WHAT NEEDS TO BE DONE
Omit every picture, then give all the entries again exactly.

Items listed in a dataset
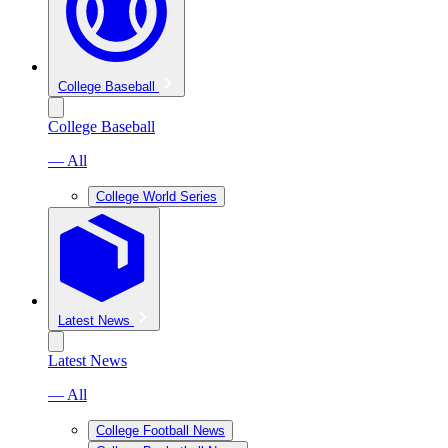
College Baseball
College Baseball
— All
College World Series
Latest News
Latest News
— All
College Football News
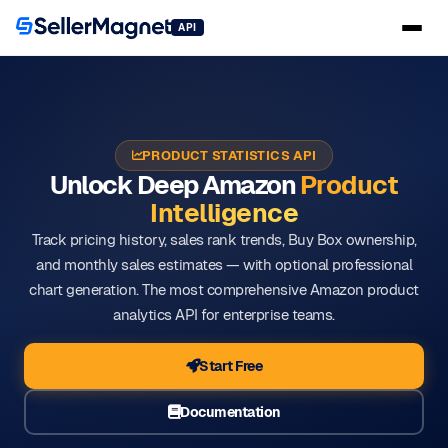
API
PRODUCT STATISTICS API
Unlock Deep Amazon
Product
Intelligence
Track pricing history, sales rank trends, Buy Box ownership,
and monthly sales estimates — with optional professional
chart generation. The most comprehensive Amazon product
analytics API for enterprise teams.
Start Free
Documentation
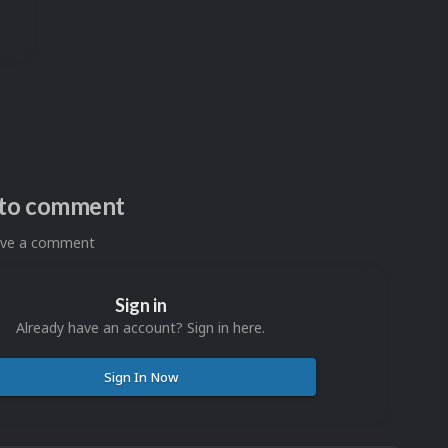
n to comment
eave a comment
Sign in
Already have an account? Sign in here.
Sign In Now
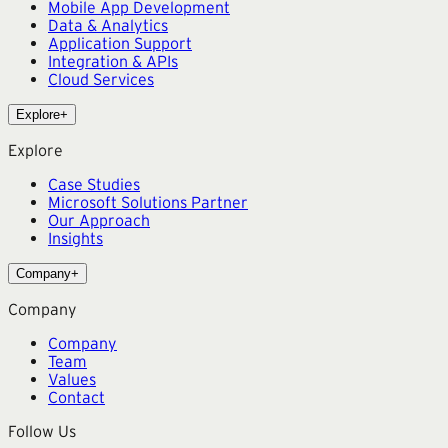
Mobile App Development
Data & Analytics
Application Support
Integration & APIs
Cloud Services
Explore
+
Explore
Case Studies
Microsoft Solutions Partner
Our Approach
Insights
Company
+
Company
Company
Team
Values
Contact
Follow Us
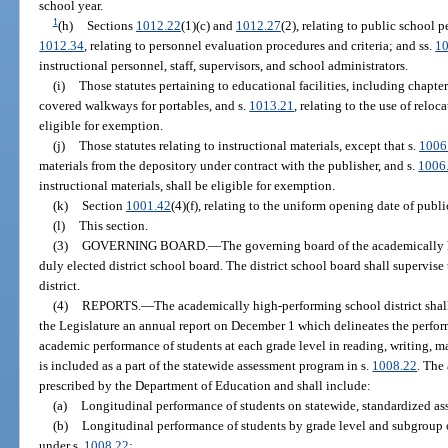
school year.
1
(h)
Sections
1012.22
(1)(c) and
1012.27
(2), relating to public school 
1012.34
, relating to personnel evaluation procedures and criteria; and ss.
1
instructional personnel, staff, supervisors, and school administrators.
(i)
Those statutes pertaining to educational facilities, including chapte
covered walkways for portables, and s.
1013.21
, relating to the use of reloc
eligible for exemption.
(j)
Those statutes relating to instructional materials, except that s.
1006
materials from the depository under contract with the publisher, and s.
1006
instructional materials, shall be eligible for exemption.
(k)
Section
1001.42
(4)(f), relating to the uniform opening date of publi
(l)
This section.
(3)
GOVERNING BOARD.
—
The governing board of the academically h
duly elected district school board. The district school board shall supervi
district.
(4)
REPORTS.
—
The academically high-performing school district shal
the Legislature an annual report on December 1 which delineates the performa
academic performance of students at each grade level in reading, writing, ma
is included as a part of the statewide assessment program in s.
1008.22
. The
prescribed by the Department of Education and shall include:
(a)
Longitudinal performance of students on statewide, standardized as
(b)
Longitudinal performance of students by grade level and subgroup 
under s.
1008.22
;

ANSWER TO THIS EXERCISE
College Baseball
College Baseball
— All
College World Series
Latest News
Latest News
— All
College Football News
API
PRODUCT STATISTICS API
Unlock Deep Amazon
Product
Intelligence
Track pricing history, sales rank trends, Buy Box ownership,
and monthly sales estimates — with optional professional
chart generation. The most comprehensive Amazon product
analytics API for enterprise teams.
Start Free
Documentation
n to comment
eave a comment
Sign in
Already have an account? Sign in here.
Sign In Now
Mobile App Development
Data & Analytics
Application Support
Integration & APIs
Cloud Services
Explore
+
Explore
Case Studies
Microsoft Solutions Partner
Our Approach
Insights
Company
+
Company
Company
Team
Values
Contact
Follow Us
school year.
1
(h)
Sections
1012.22
(1)(c) and
1012.27
(2), relating to public school 
1012.34
, relating to personnel evaluation procedures and criteria; and ss.
1
instructional personnel, staff, supervisors, and school administrators.
(i)
Those statutes pertaining to educational facilities, including chapte
covered walkways for portables, and s.
1013.21
, relating to the use of reloc
eligible for exemption.
(j)
Those statutes relating to instructional materials, except that s.
1006
materials from the depository under contract with the publisher, and s.
1006
instructional materials, shall be eligible for exemption.
(k)
Section
1001.42
(4)(f), relating to the uniform opening date of publi
(l)
This section.
(3)
GOVERNING BOARD.
—
The governing board of the academically h
duly elected district school board. The district school board shall supervi
district.
(4)
REPORTS.
—
The academically high-performing school district shal
the Legislature an annual report on December 1 which delineates the performa
academic performance of students at each grade level in reading, writing, ma
is included as a part of the statewide assessment program in s.
1008.22
. The
prescribed by the Department of Education and shall include:
(a)
Longitudinal performance of students on statewide, standardized as
(b)
Longitudinal performance of students by grade level and subgroup 
under s.
1008.22
;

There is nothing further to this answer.